**Exercise objective**: Every entry must reappear in your answer exactly as written, though its pictures must not.

---

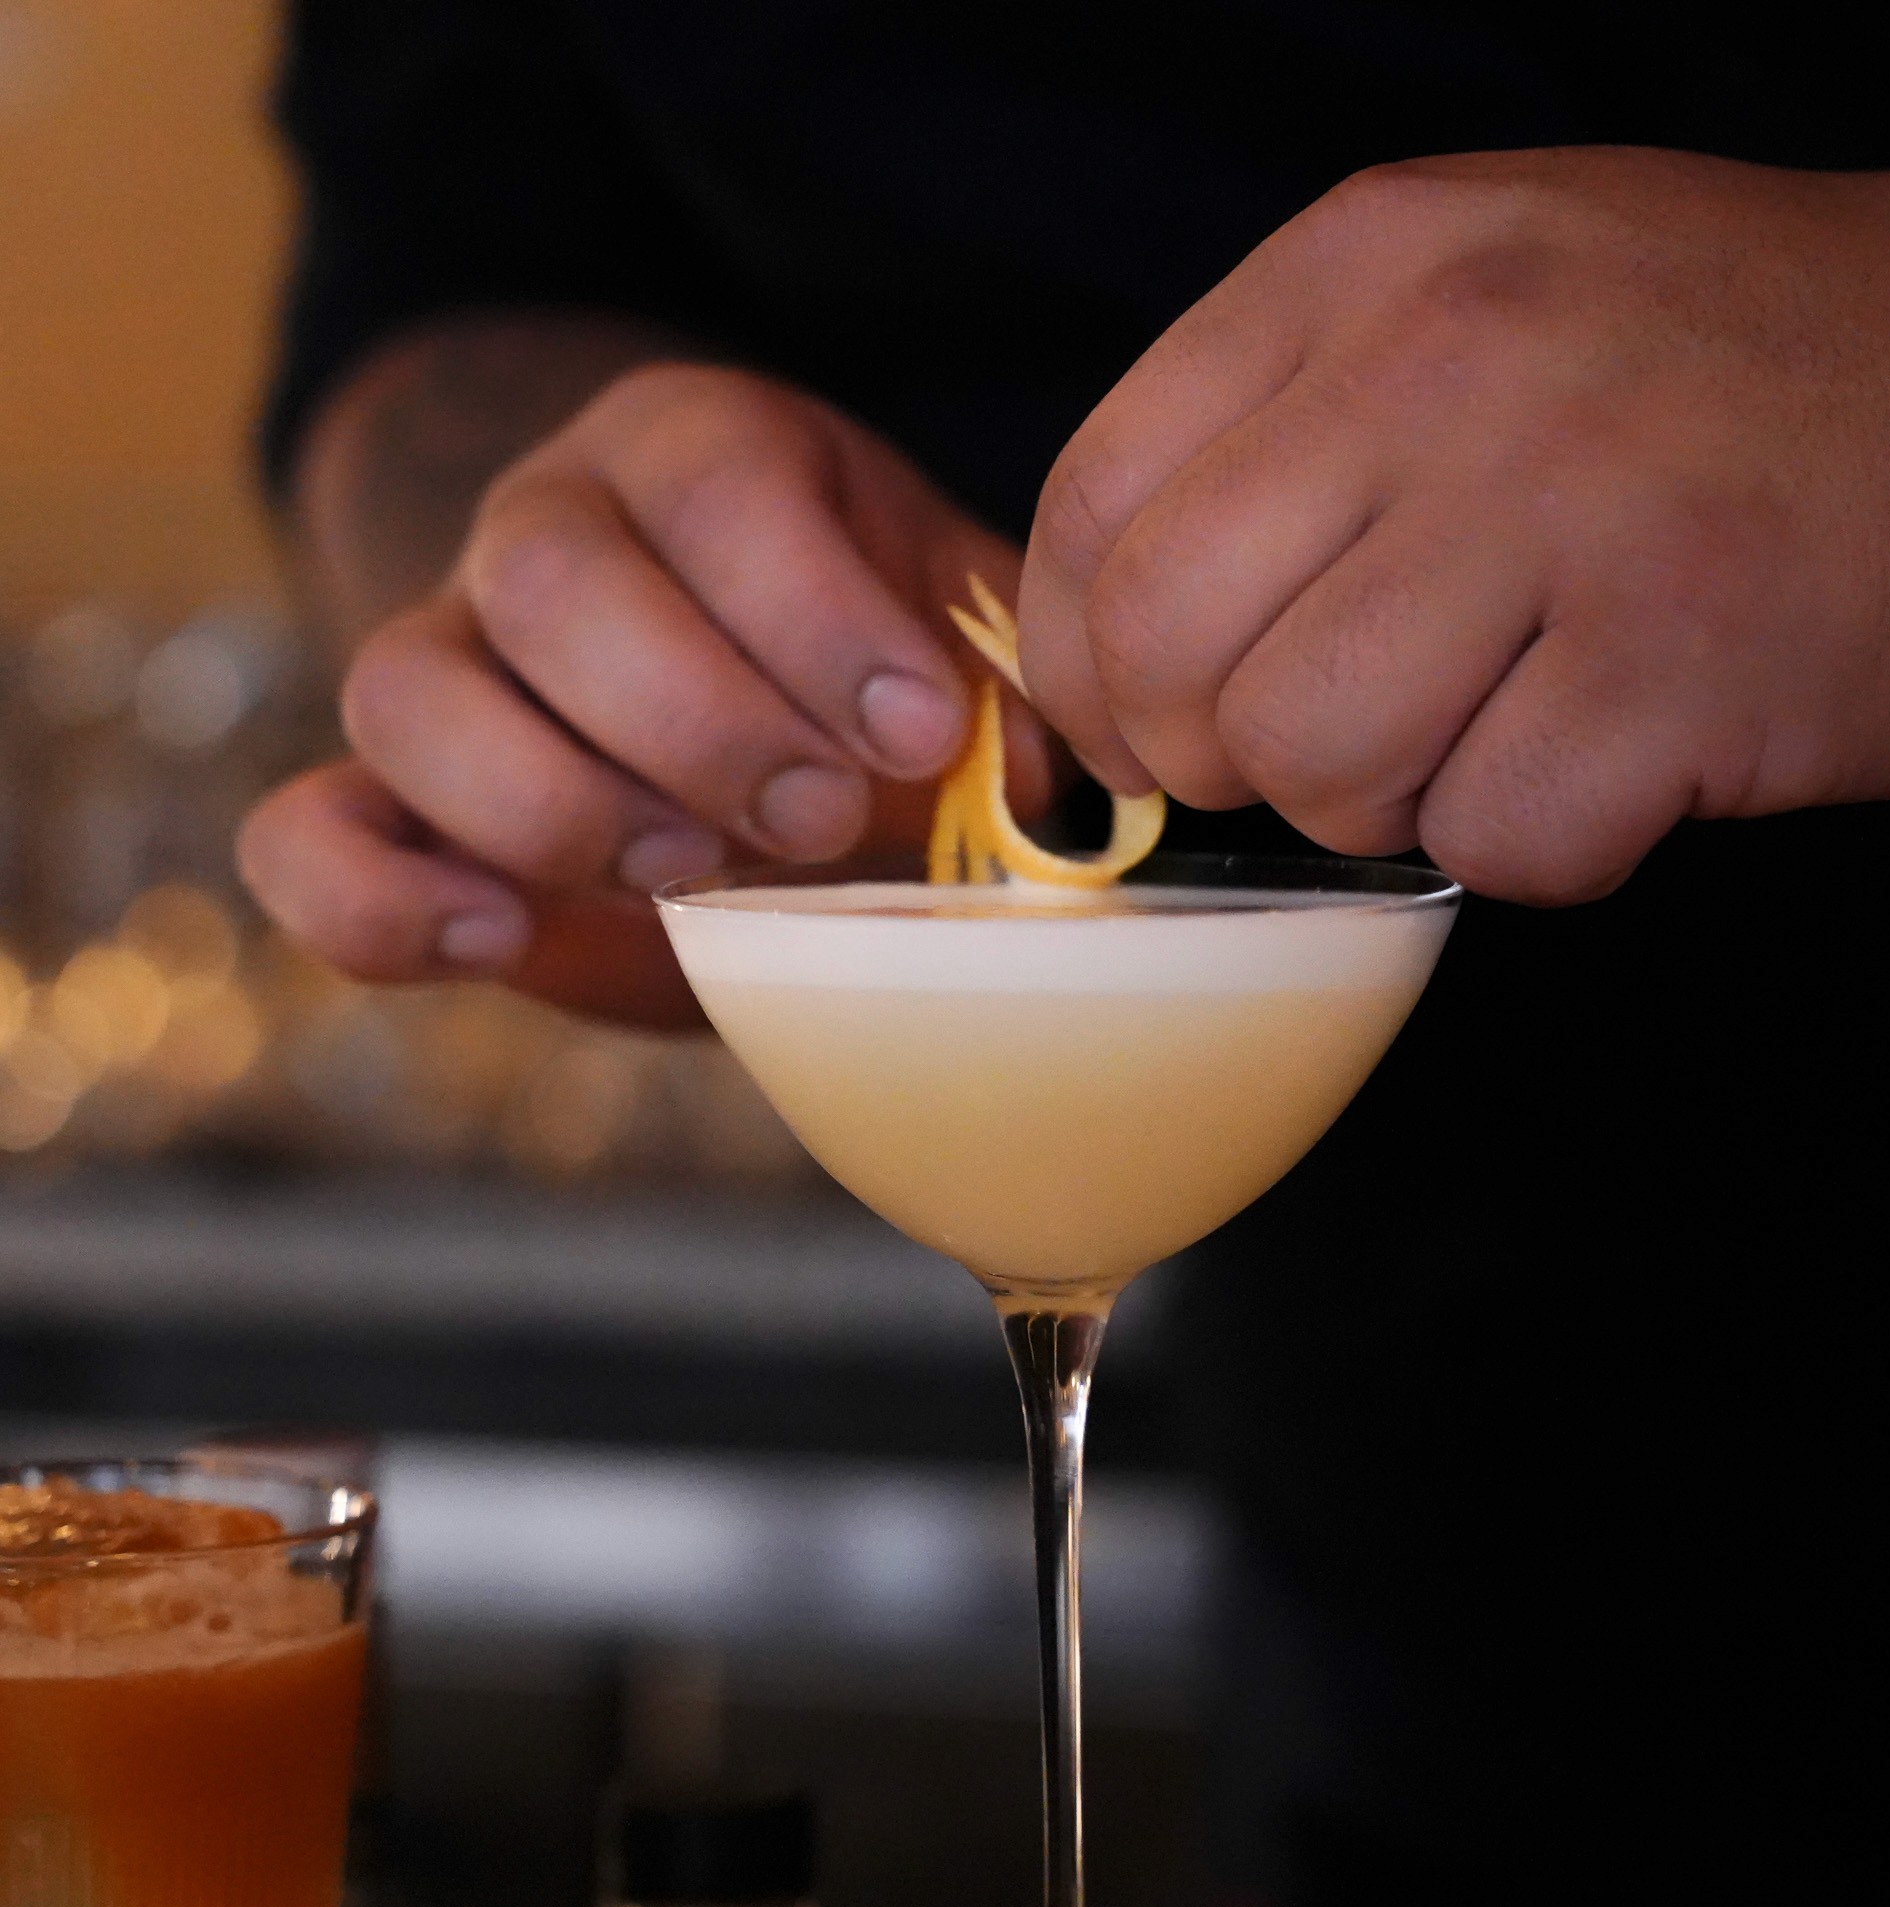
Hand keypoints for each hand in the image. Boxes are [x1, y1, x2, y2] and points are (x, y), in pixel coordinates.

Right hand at [241, 364, 1042, 1022]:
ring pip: (410, 694)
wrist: (719, 703)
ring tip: (688, 875)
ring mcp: (439, 660)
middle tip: (817, 819)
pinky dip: (381, 901)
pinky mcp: (389, 804)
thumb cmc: (848, 678)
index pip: (720, 486)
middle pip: (552, 582)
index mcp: (696, 456)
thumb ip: (1001, 691)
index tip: (921, 731)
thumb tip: (1055, 783)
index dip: (816, 612)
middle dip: (701, 720)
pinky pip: (304, 838)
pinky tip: (499, 937)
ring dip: (558, 804)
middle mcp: (542, 531)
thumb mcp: (937, 647)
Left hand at [1018, 146, 1889, 902]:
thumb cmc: (1725, 370)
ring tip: (1494, 730)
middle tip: (1322, 746)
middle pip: (1169, 649)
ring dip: (1381, 801)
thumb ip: (1287, 432)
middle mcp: (1448, 361)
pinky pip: (1492, 838)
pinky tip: (1619, 758)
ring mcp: (1574, 504)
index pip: (1093, 505)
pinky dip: (1539, 840)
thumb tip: (1120, 641)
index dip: (1086, 663)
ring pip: (1309, 761)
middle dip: (1215, 755)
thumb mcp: (1476, 301)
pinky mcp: (1687, 658)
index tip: (1138, 726)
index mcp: (1364, 265)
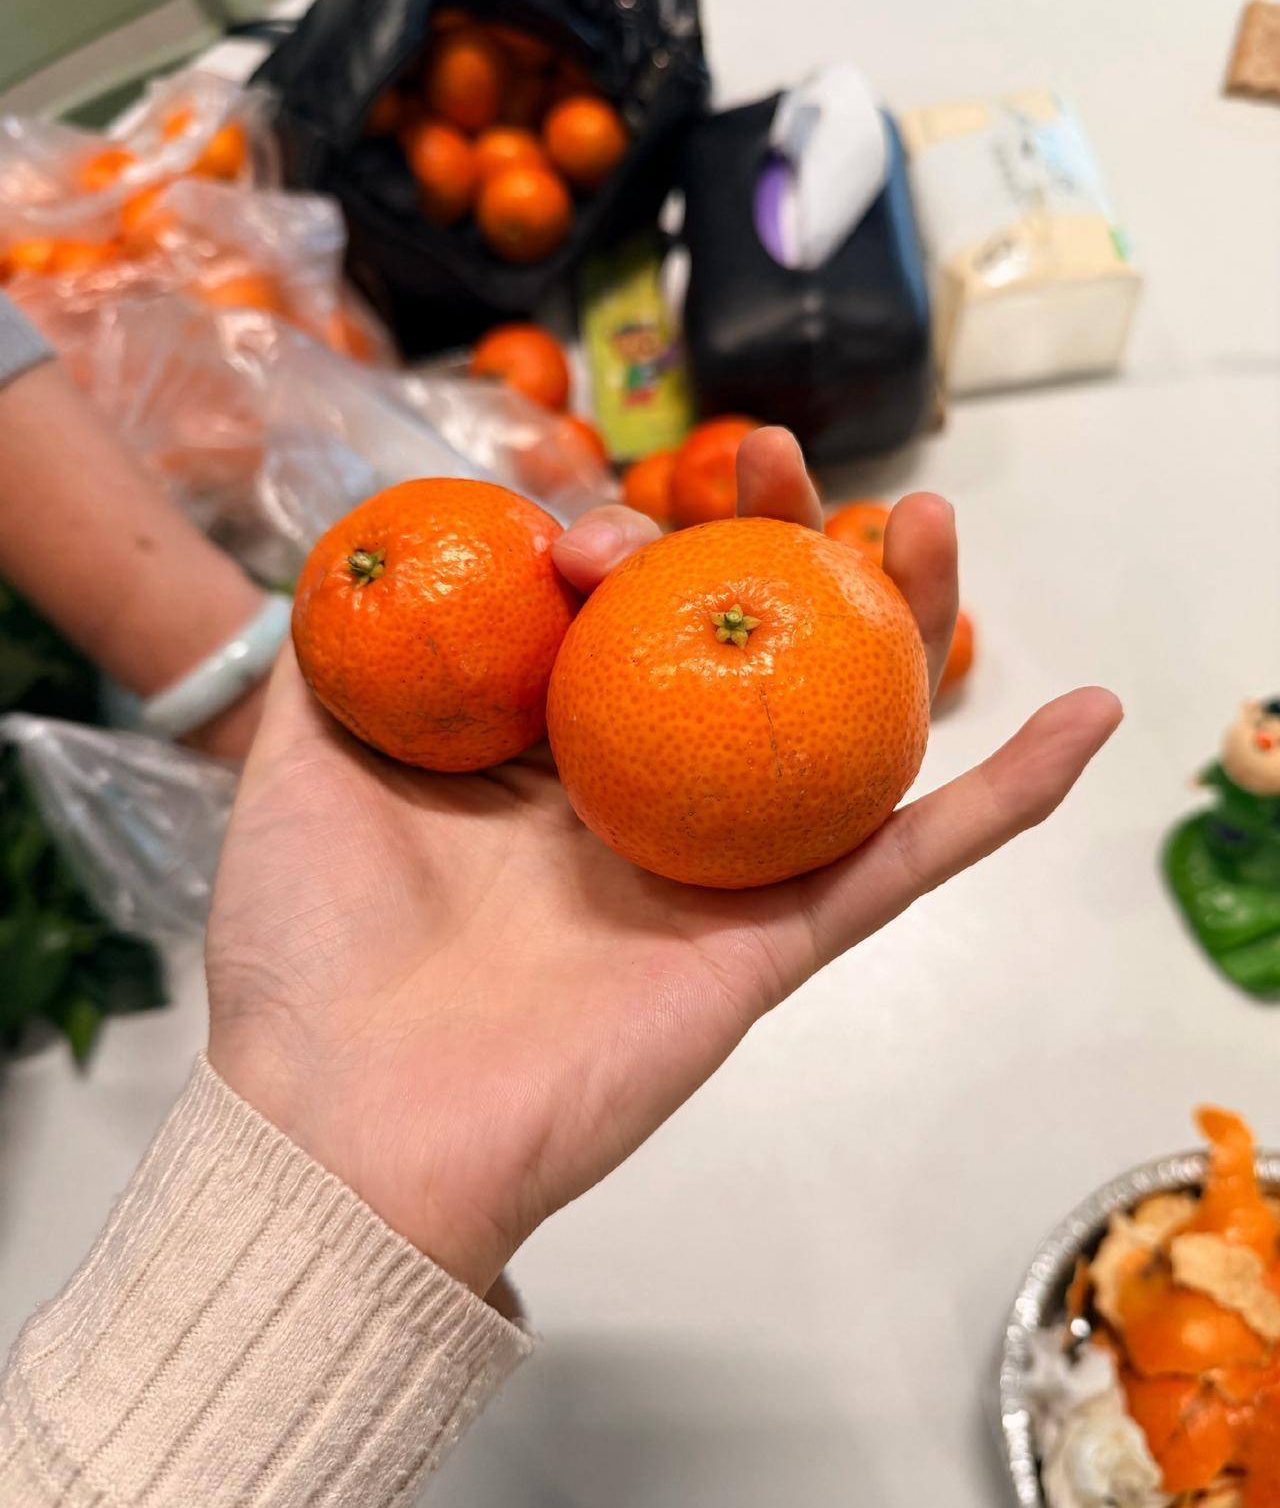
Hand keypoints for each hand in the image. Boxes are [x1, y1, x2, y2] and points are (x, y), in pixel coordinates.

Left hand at [206, 430, 1120, 1295]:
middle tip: (776, 454)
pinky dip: (1006, 796)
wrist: (348, 1121)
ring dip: (910, 620)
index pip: (628, 614)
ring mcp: (722, 868)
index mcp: (546, 757)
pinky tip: (1084, 716)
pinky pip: (911, 861)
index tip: (596, 518)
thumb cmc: (310, 950)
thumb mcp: (300, 764)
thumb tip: (354, 552)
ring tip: (926, 518)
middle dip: (777, 535)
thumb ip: (335, 659)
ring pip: (849, 729)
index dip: (637, 537)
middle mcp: (646, 798)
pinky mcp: (780, 942)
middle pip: (749, 643)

---

**Task answer**:
Hand keypoints for each hand in the image. Boxes are [x1, y1, x2, y2] and points are (x, y), in pixel coordinates.

Right hand at [241, 364, 1042, 1022]:
ring pip: (410, 694)
wrist: (719, 703)
ring tip: (688, 875)
ring mcp: (439, 660)
middle tip: (817, 819)
pinky dip: (381, 901)
pinky mcp: (389, 804)
thumb cmc: (848, 678)
index pip: (720, 486)
middle pip: (552, 582)
index mcp: (696, 456)
thumb ip: (1001, 691)
index tip: (921, 731)
thumb tip: (1055, 783)
index dip: (816, 612)
middle dip: (701, 720)
pinky pip: (304, 838)
pinky tip: (499, 937)
ring dip: (558, 804)
middle mcp: (542, 531)
thumb mcp: (937, 647)
Left hand at [1018, 146, 1889, 902]:
thumb cmc: (1725, 370)
ring tip: (1494, 730)
middle tip: (1322, 746)
middle pip: (1169, 649)
ring dip: (1381, 801)
thumb ip: (1287, 432)
middle mcp: (1448, 361)
pinky pip: (1492, 838)
pinky tip: (1619, 758)
ring mcp: (1574, 504)
index pip: (1093, 505)
pinky dip: (1539, 840)
thumb tip: (1120, 641)
index dip: (1086, 663)
ring pip: (1309, 761)
middle dip: (1215, 755)
thumb mcp: (1476, 301)
pinky mcp: (1687, 658)
index tip: (1138, 726)
index mcp: (1364, 265)
Hand keypoints for each hand in the image. Boxes are [x1, y1, x2, y2] and points are (x, y), in pixel coordinates.

Left hand at [206, 430, 1120, 1295]:
middle tip: (776, 454)
pinky dip: (1006, 796)
wrist: (348, 1121)
ring dip: (910, 620)
index pip: (628, 614)
ring mcp: (722, 868)
index mcp: (546, 757)
pinky tip: (1084, 716)
pinky pip: (911, 861)
index tip: (596, 518)
thumb cmc: (310, 950)
thumb mcp: (300, 764)
thumb tip: (354, 552)
ring tip: (926, 518)
middle dip: (777, 535)
thumb ip: (335, 659)
ring pip: (849, 729)
index dip: (637, 537)
middle mcp: (646, 798)
pinky mcp: (780, 942)
middle pip: (749, 643)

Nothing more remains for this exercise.